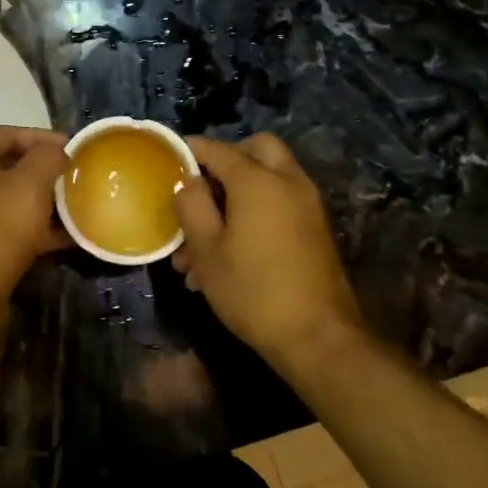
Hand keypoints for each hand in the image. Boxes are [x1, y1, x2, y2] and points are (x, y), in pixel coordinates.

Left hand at [0, 126, 70, 308]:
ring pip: (18, 199)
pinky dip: (43, 229)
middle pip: (14, 166)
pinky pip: (19, 228)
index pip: (8, 133)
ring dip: (49, 201)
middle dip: (48, 170)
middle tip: (79, 177)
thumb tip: (57, 151)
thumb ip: (47, 158)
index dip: (41, 135)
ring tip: (81, 206)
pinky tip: (71, 238)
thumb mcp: (29, 185)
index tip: (72, 148)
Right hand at [172, 133, 363, 364]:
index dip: (190, 151)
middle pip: (257, 149)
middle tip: (201, 187)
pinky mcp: (314, 230)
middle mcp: (288, 182)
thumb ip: (192, 206)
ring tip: (198, 245)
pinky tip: (225, 258)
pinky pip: (279, 205)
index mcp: (258, 181)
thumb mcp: (207, 249)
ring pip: (267, 180)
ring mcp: (306, 206)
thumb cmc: (253, 290)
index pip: (217, 149)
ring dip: (235, 196)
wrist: (318, 338)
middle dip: (226, 161)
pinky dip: (254, 214)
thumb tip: (187, 182)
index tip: (169, 159)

========================================================================

Line by line, check the data above for the word "hand" and state how many lines contain it. Give only the number.

EXERCISE SOLUTION
3